Which Is Better: Annuity Trust or Unitrust?

  1. Annuity trust. This type of trust pays a fixed dollar amount each year, which works well if you are seeking a reliable income.

The annuity trust may be advantageous if you want to be certain of the dollars received year-to-year. If you are concerned about the possibility of recessionary times and falling market values, the annuity trust may have greater appeal. Although you cannot add to this annuity trust later in order to increase income, you can create a new trust for that purpose.

  1. Standard unitrust. A unitrust will pay you a variable amount equal to a stated percentage of the net fair market value of the trust assets as recalculated yearly. Variations on the standard unitrust exist that allow you to have more control over the income distribution.

A unitrust may be a hedge against inflation. If you foresee economic growth resulting in appreciation of the trust’s assets, a unitrust is the best option. The valuation can rise or fall, but over time a well-managed unitrust may offer better protection of purchasing power than fixed dollar payments. A further advantage is that if you want to enlarge the trust later, you can make additional contributions without the cost of creating and administering more than one trust.

There is also a variation on the standard unitrust that pays the lesser of the trust’s earned income at the stated percentage payout each year. We can explain this option – if you are interested, feel free to contact us.

Significant Tax Benefits

Now consider the major and wide-ranging tax savings realized by the creation of a CRT.

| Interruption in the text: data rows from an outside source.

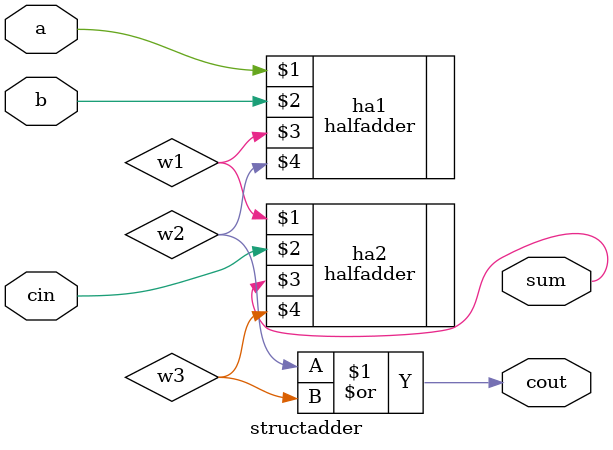
<source format=v>
module structadder(a,b,cin,sum,cout);
input a,b,cin;
output sum,cout;
wire w1,w2,w3;
halfadder ha1(a,b,w1,w2);
halfadder ha2(w1,cin,sum,w3);
or or1(cout,w2,w3);
endmodule

</source>
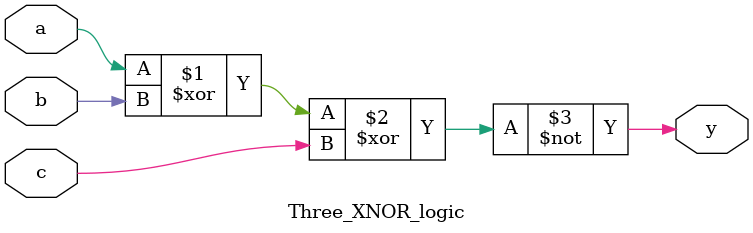
<source format=sv>
module Three_XNOR_logic(input logic a,b,c, output logic y);
	assign y = ~(a^b^c);

endmodule
</source>
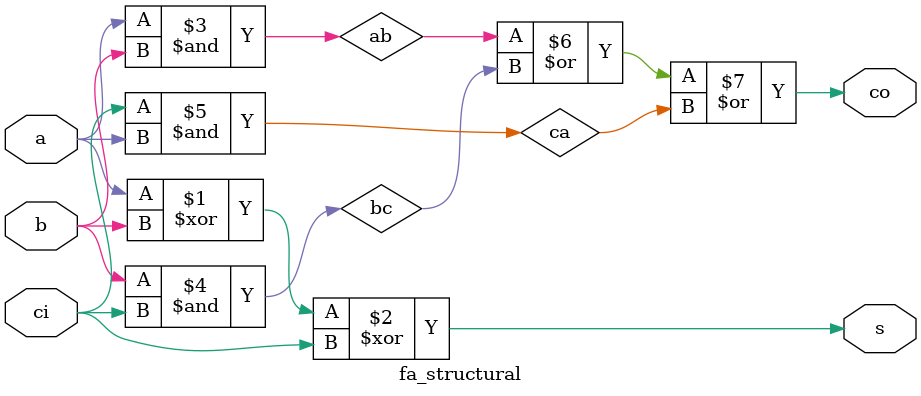
<source format=v>
/************************************************
  The Verilog HDL code example is from the book
  Computer Principles and Design in Verilog HDL
  by Yamin Li, published by A JOHN WILEY & SONS
************************************************/
module fa_structural (a,b,ci,s,co);          // full adder, structural style
    input  a, b, ci;                         // inputs:  a, b, carry_in
    output s, co;                            // outputs: sum, carry_out
    wire   ab, bc, ca;                       // wires, outputs of and gates
    xor i1 (s,  a,  b,  ci);                 // xor (out, in1, in2, in3);
    and i2 (ab, a,  b);                      // and (out, in1, in2);
    and i3 (bc, b,  ci);                     // and (out, in1, in2);
    and i4 (ca, ci, a);                      // and (out, in1, in2);
    or  i5 (co, ab, bc, ca);                 // or  (out, in1, in2, in3);
endmodule

</source>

First, when the trust is funded, you immediately obtain the benefit of a sizable income tax charitable deduction. This is equal to the present value of the remainder interest ultimately payable to Bluefield University and is based on Internal Revenue Service life expectancy tables and current interest rates. The older the beneficiary, and the lower the income payout (minimum of 5% is required), the greater the charitable deduction.

Highly-appreciated assets that generate low current income are an ideal funding medium. While you may be reluctant to sell such assets directly because of the tax you would pay on the gain, you can transfer them to the trust without incurring the capital gains tax. The trust can sell the assets without incurring any tax and then reinvest the proceeds in order to secure a higher current income yield (provided that there is absolutely no prearrangement of any such sale).

Perhaps over the years, your personal investments have grown handsomely, but you realize that the yield is inadequate. Unfortunately, if you sell and reinvest in higher-yielding securities, you would lose part of any such gains to taxes.

The alternative? Transfer the appreciated securities to a CRT. In return for the gift, you might receive income two-to-four times greater than the current dividend from the typical growth stock.

Example:  Mary, age 73, owns several stocks with a market value of $200,000, but they pay dividends of only $4,000 a year, or 2 percent of market value. She decides to transfer these securities to a charitable remainder annuity trust that will pay her $10,000 a year, increasing her gross income by $6,000. Moreover, Mary will receive an income tax deduction equal to about one-half of her $200,000 contribution to the trust.

If Mary had sold the stocks instead, she would pay a large tax on her capital gain. Their cost basis is $40,000, compared to the current market value of $200,000, resulting in a gain of $160,000. At a federal capital gains tax rate of 15 percent, the federal tax would be $24,000, and there could also be state taxes. This would leave her with, at most, $176,000 to reinvest, so she would have to find stocks that pay dividends of at least 5.69 percent to receive the same $10,000 her trust can pay her.

In addition to immediate tax savings, there are other reasons Mary felt the creation of a trust made sense. First, she was relieved of asset management worries. Mary no longer had the day-to-day concerns of investing for needed income. Also, she freed herself of similar concerns in the future, when ill health or other factors may complicate estate management. Second, there were significant estate tax advantages. The charitable gift made through her CRT will not be taxed in Mary’s estate at death.